Exercício proposto 1:
Reescreva de forma mais breve o parágrafo do texto sobre o caso Marega que começa por "Não começa no passado domingo", mantendo os factos principais.
Exercício proposto 2:
Indique se cada afirmação concorda com o texto sobre o caso Marega, respondendo sim ou não e citando literalmente as palavras do texto que o decidem: (a) O caso Marega começou no jogo do passado domingo. (b) Marega chegou à Madeira para representar o Marítimo. (c) Antes do Marítimo, Marega jogou em clubes de divisões superiores.
Exercício proposto 3:
Reproduza o trecho do texto sobre o caso Marega entre as palavras "Luís Cirilo Carvalho, adepto" e "não as desportivas.", inclusive.

Texto de origem:
################
Luís Cirilo Carvalho, adepto do Vitória Sport Club, deixa a sua versão dos factos no caso Marega:
“Em volta do sucedido no passado domingo no estádio D.Afonso Henrqiues durante o jogo entre Vitória e Porto, relativamente ao atleta Marega, anda demasisada poeira no ar e demasiado ruído de fundo para resistir a escrever algumas linhas sobre um assunto que na sua relativa insignificância parece ter-se tornado uma prioridade do país e, pasme-se, das suas principais figuras políticas.
Ao sabor de um populismo, uma futilidade e uma irresponsabilidade que merecerá, certamente, análise noutras instâncias que não as desportivas.
Vamos então ao “Caso Marega”.
Não começa no passado domingo, como alguns poderão pensar, mas sim em 2014/2015 quando ele depois de uma carreira sem qualquer relevo e passada em clubes de divisões inferiores chega à Madeira para representar o Marítimo, onde a par de começar a revelar talento para o futebol revela também uma preocupante queda para a indisciplina e o descontrolo emocional que viriam a valer-lhe multas e suspensões disciplinares pelo clube.
################
Material fornecido:
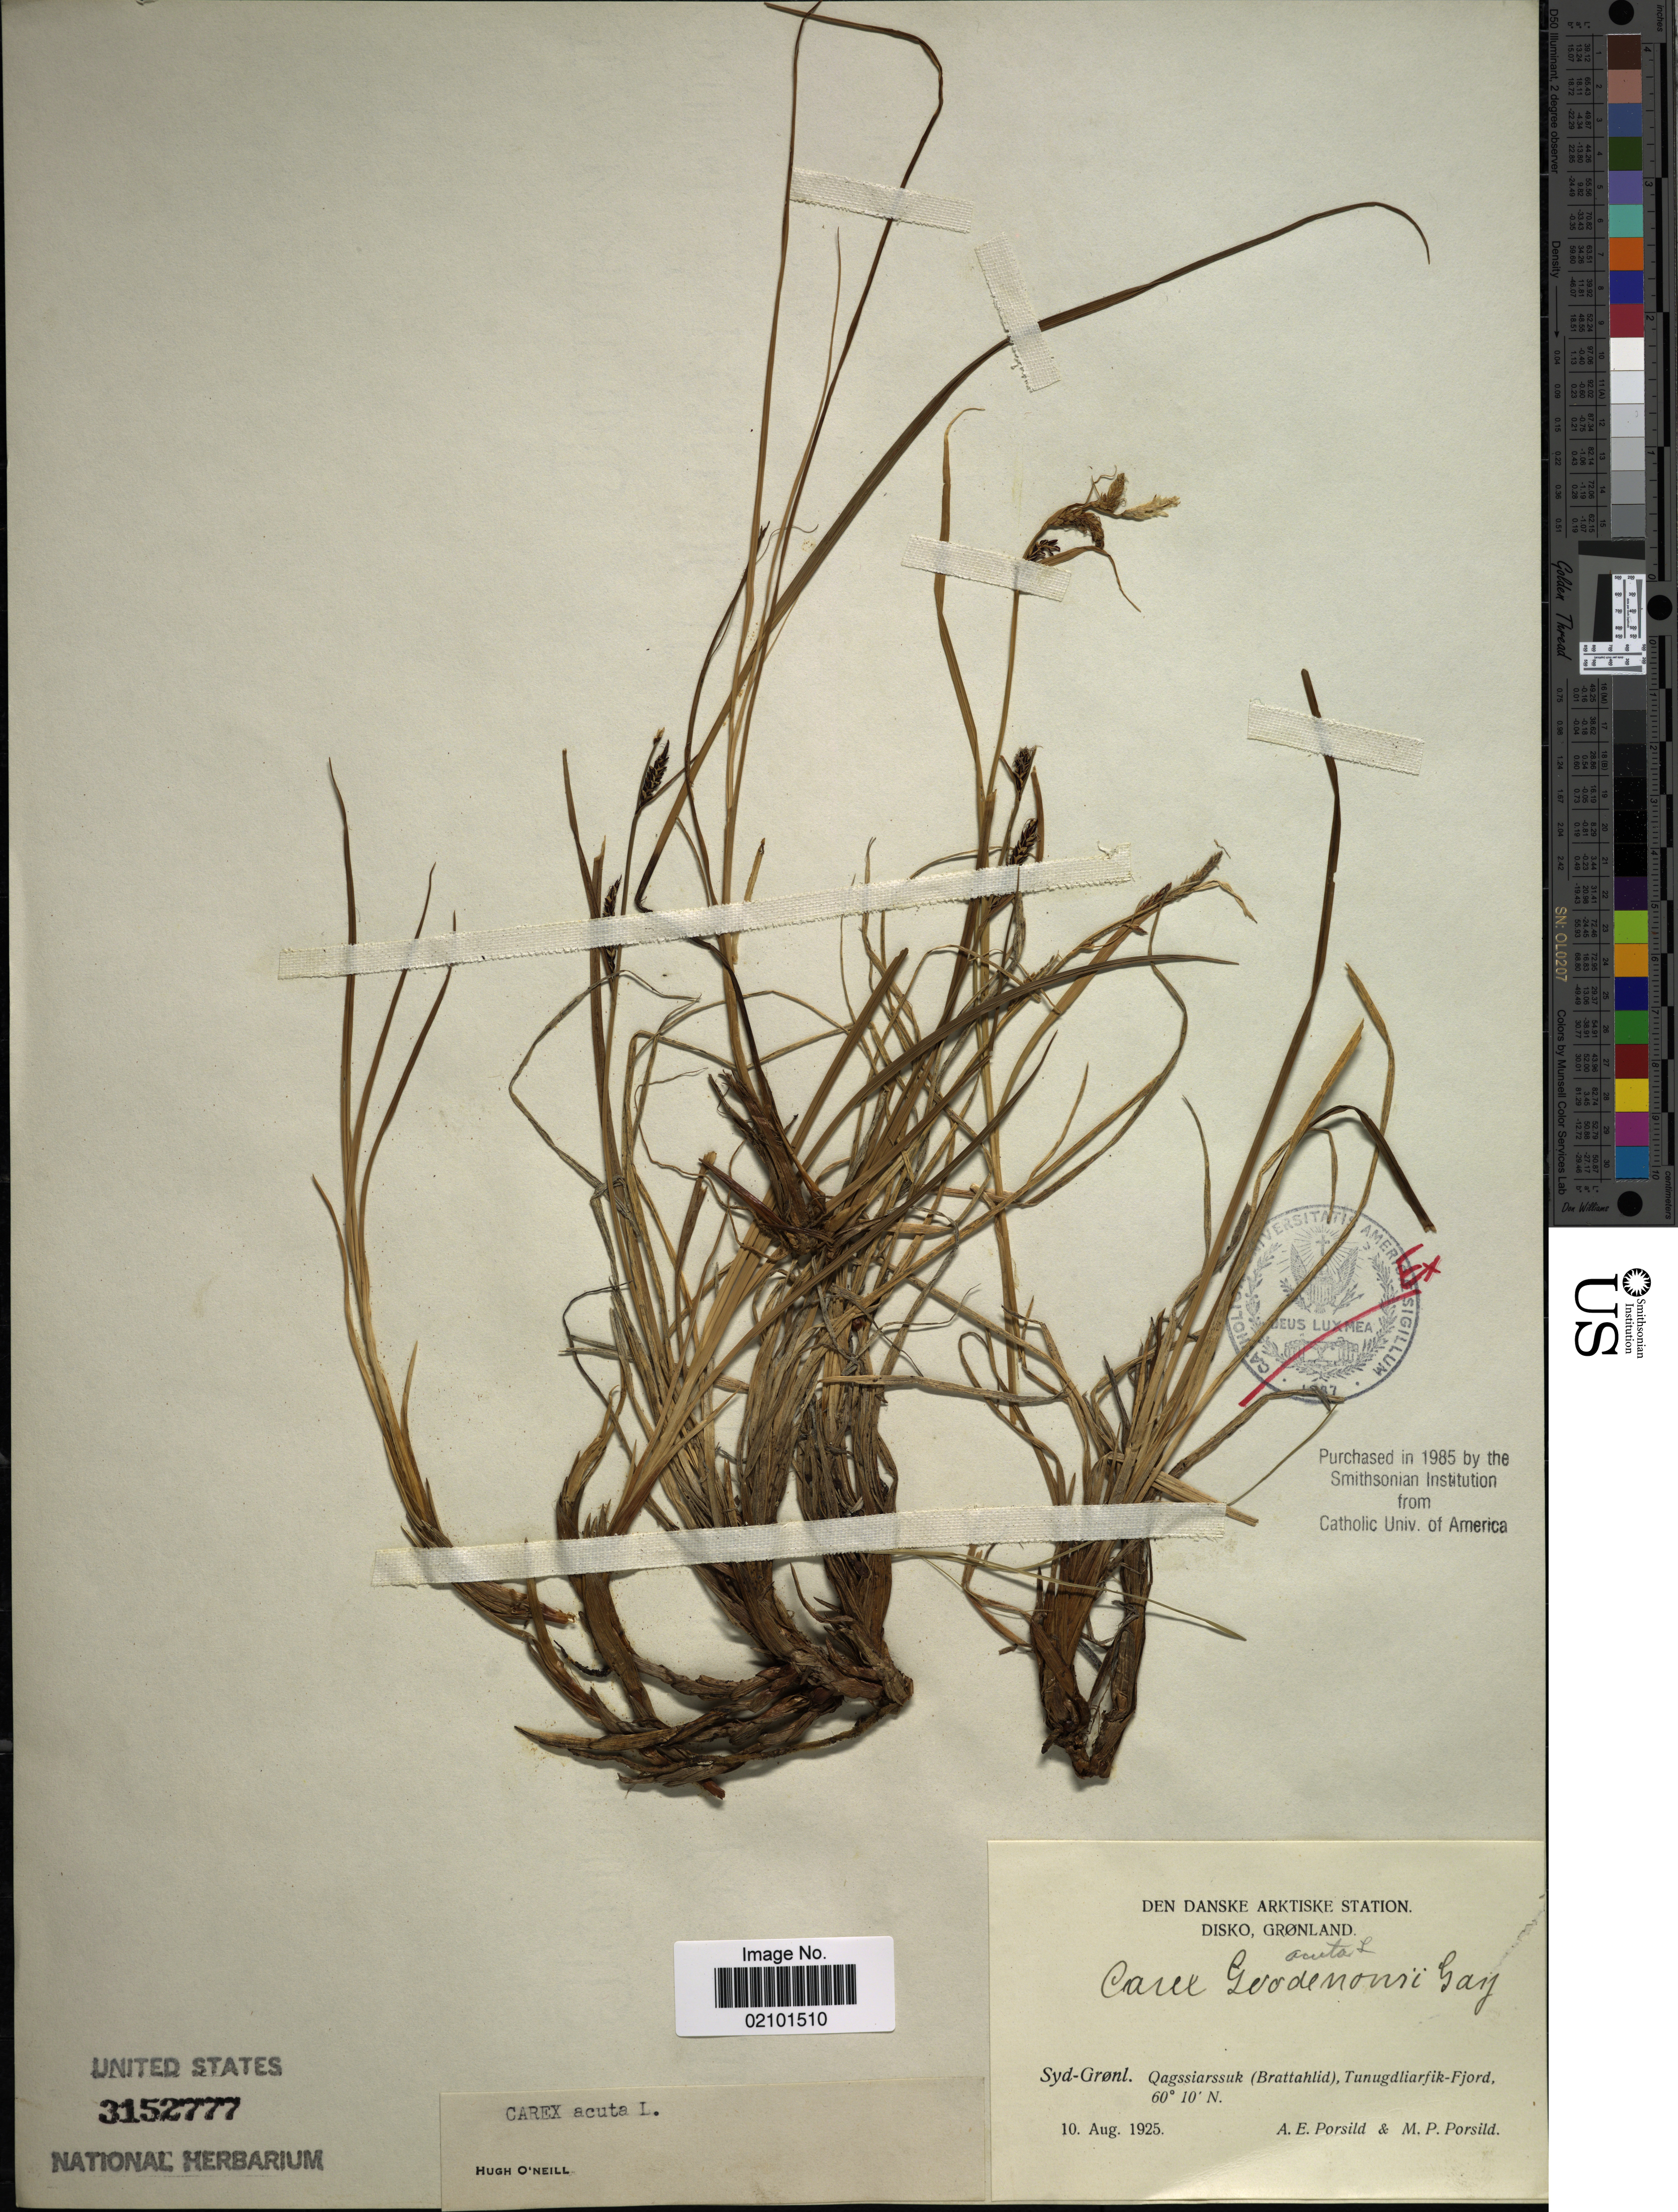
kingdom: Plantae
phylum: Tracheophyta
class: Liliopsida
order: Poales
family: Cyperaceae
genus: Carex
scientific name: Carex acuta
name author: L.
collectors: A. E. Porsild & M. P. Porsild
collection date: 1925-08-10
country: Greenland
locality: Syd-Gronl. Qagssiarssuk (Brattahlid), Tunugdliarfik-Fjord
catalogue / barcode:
################
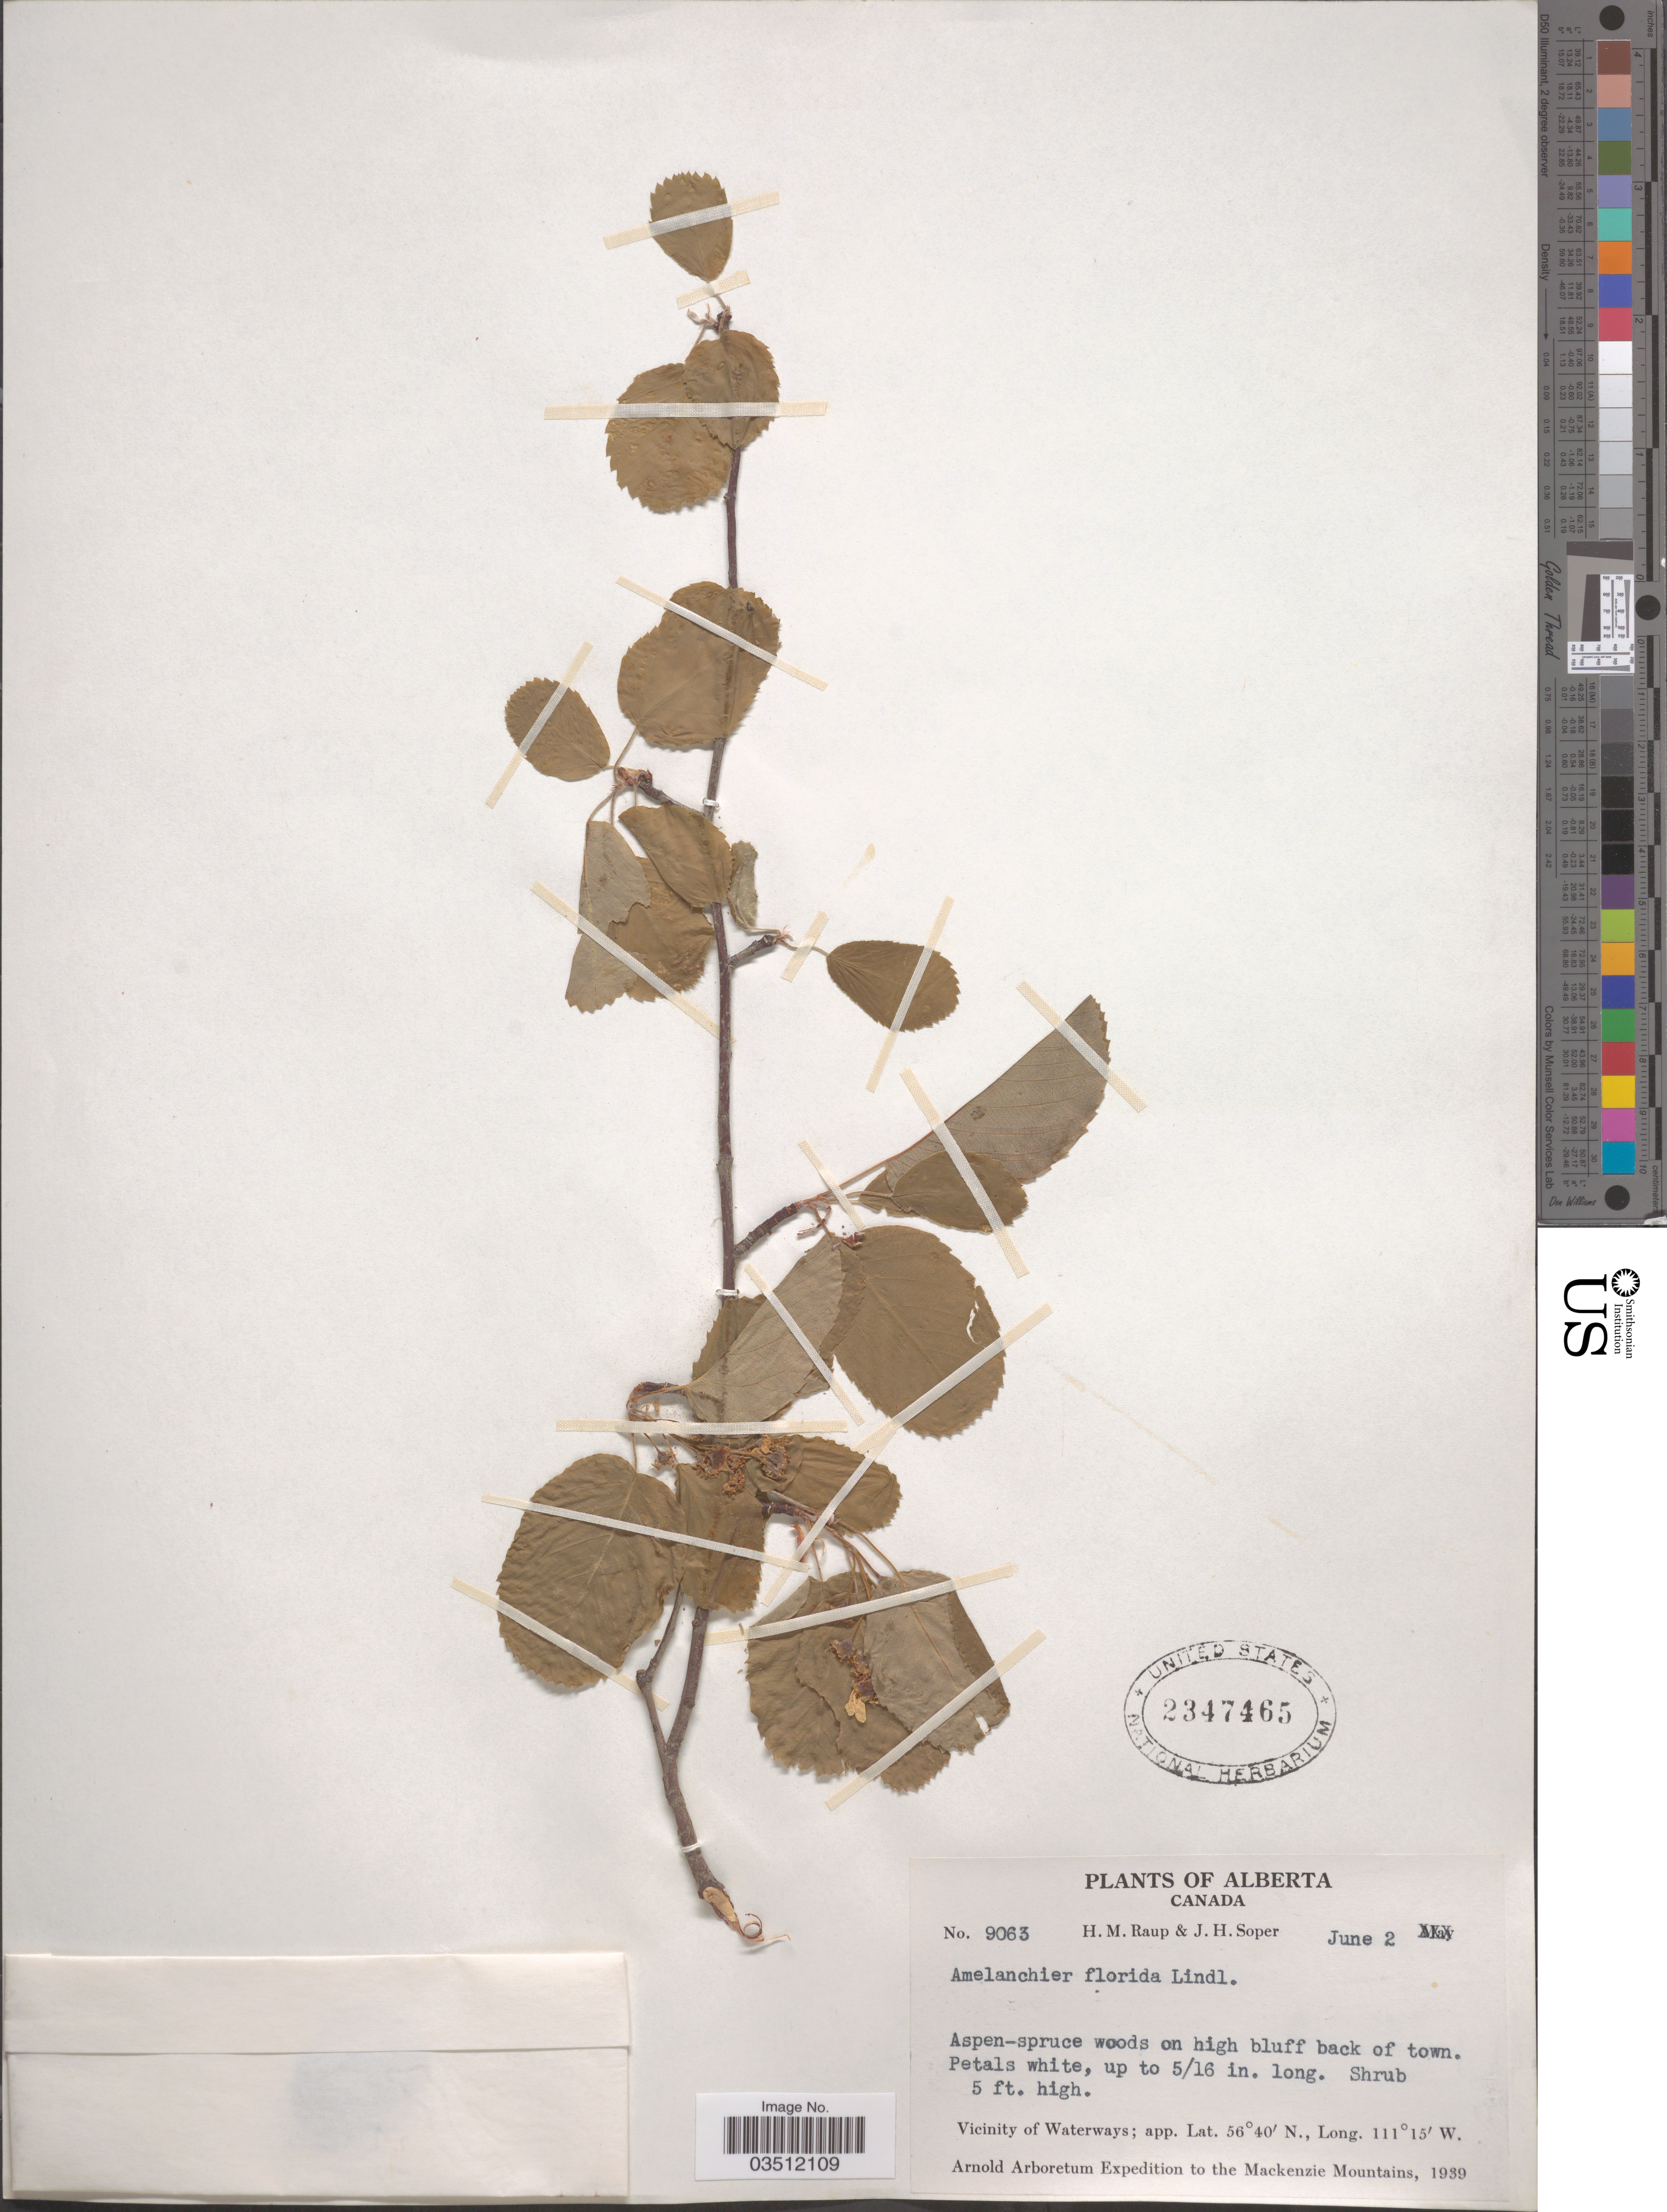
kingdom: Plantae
################
Resposta completa 1:
O caso Marega começou em 2014/2015, e não no domingo passado. Nessa época, depois de uma carreira sem relevo em clubes de divisões inferiores, Marega chegou à Madeira para jogar no Marítimo. Aí mostrou talento para o futebol, mas também tendência para a indisciplina e o descontrolo emocional, o que lhe valeu multas e suspensões por parte do clube.

Resposta completa 2:
(a) Não: "Não começa no passado domingo, como alguns poderão pensar, mas sim em 2014/2015".
(b) Sim: "chega à Madeira para representar o Marítimo".
(c) Não: "passada em clubes de divisões inferiores".

Resposta completa 3:
Luís Cirilo Carvalho, adepto do Vitória Sport Club, deixa a sua versão dos factos no caso Marega:
“Em volta do sucedido no passado domingo no estádio D.Afonso Henrqiues durante o jogo entre Vitória e Porto, relativamente ao atleta Marega, anda demasisada poeira no ar e demasiado ruído de fundo para resistir a escrever algumas linhas sobre um assunto que na sua relativa insignificância parece ter-se tornado uma prioridade do país e, pasme-se, das suas principais figuras políticas.
Ao sabor de um populismo, uma futilidade e uma irresponsabilidade que merecerá, certamente, análise noutras instâncias que não as desportivas.